• What the task asks:
Start the copy at the line holding "Table 1. Estimated" and continue it exactly through the last line of the entries, leaving out pictures and anything else.

• Information:
========================================================================

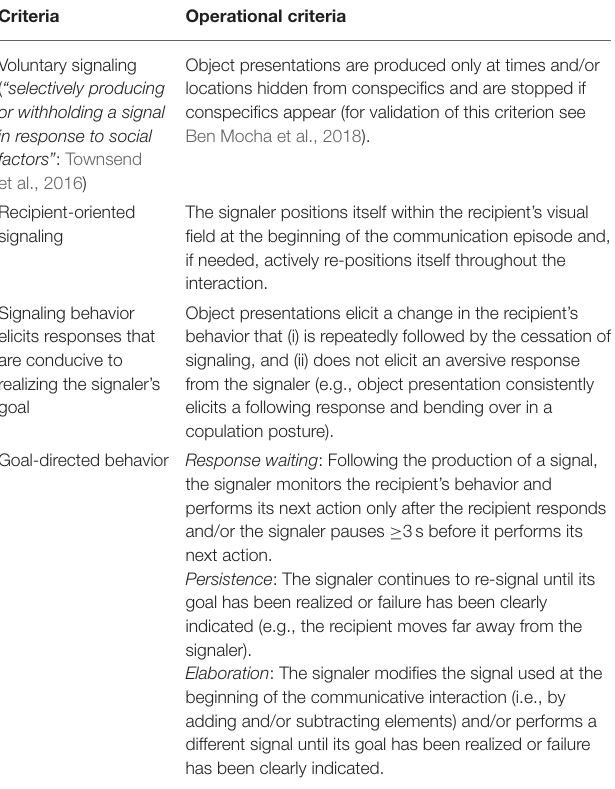
TABLE 2 | Criteria used to infer intentional communication. Criteria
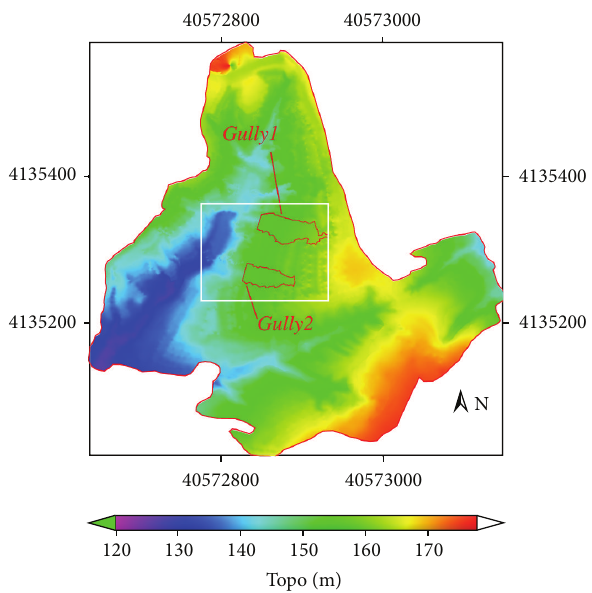
Figure 8: Fitting surface of study gullies (Gully 1, Gully 2) overlaid on the DEM raster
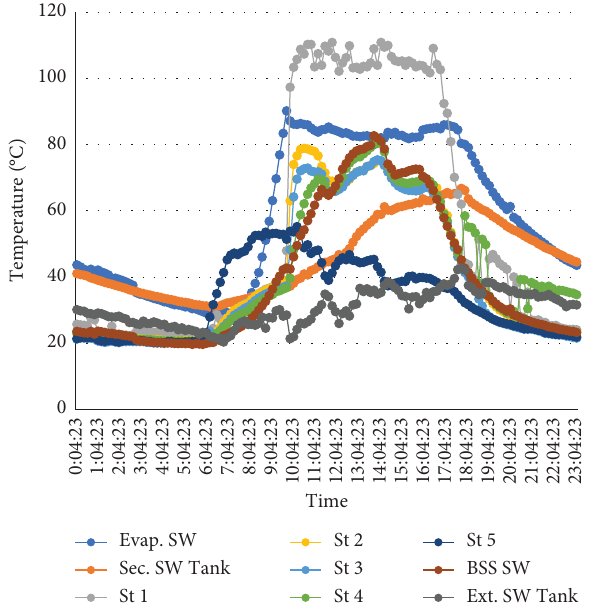
Figure 14: SW temperature in the condensing tower under high average conditions (13 Jan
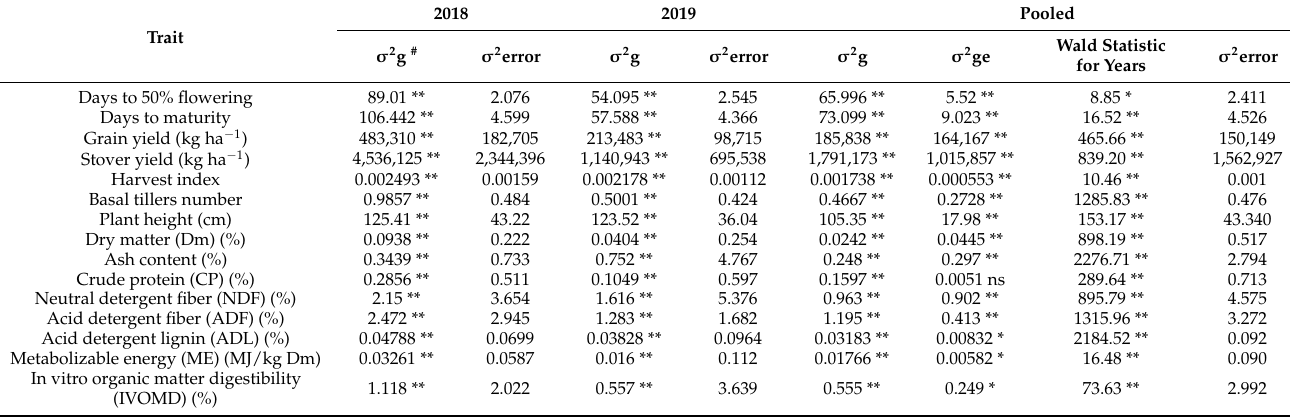
Table 1. Estimated variance components for agronomic and forage quality traits of finger millet accessions evaluated in 2018 and 2019 at ICRISAT, Patancheru, India. Trait Days to 50%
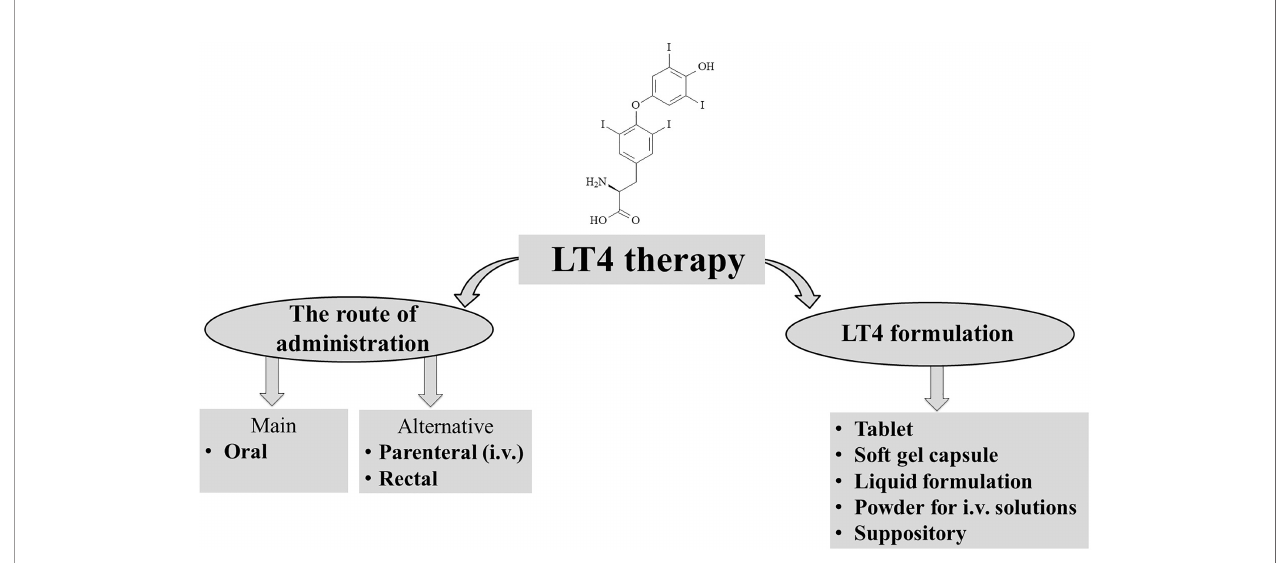
FIGURE 1 | Levothyroxin (LT4)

========================================================================

• Solution for this problem:
Table 1. Estimated variance components for agronomic and forage quality traits of finger millet accessions evaluated in 2018 and 2019 at ICRISAT, Patancheru, India. Trait Days to 50%
FIGURE 1 | Levothyroxin (LT4)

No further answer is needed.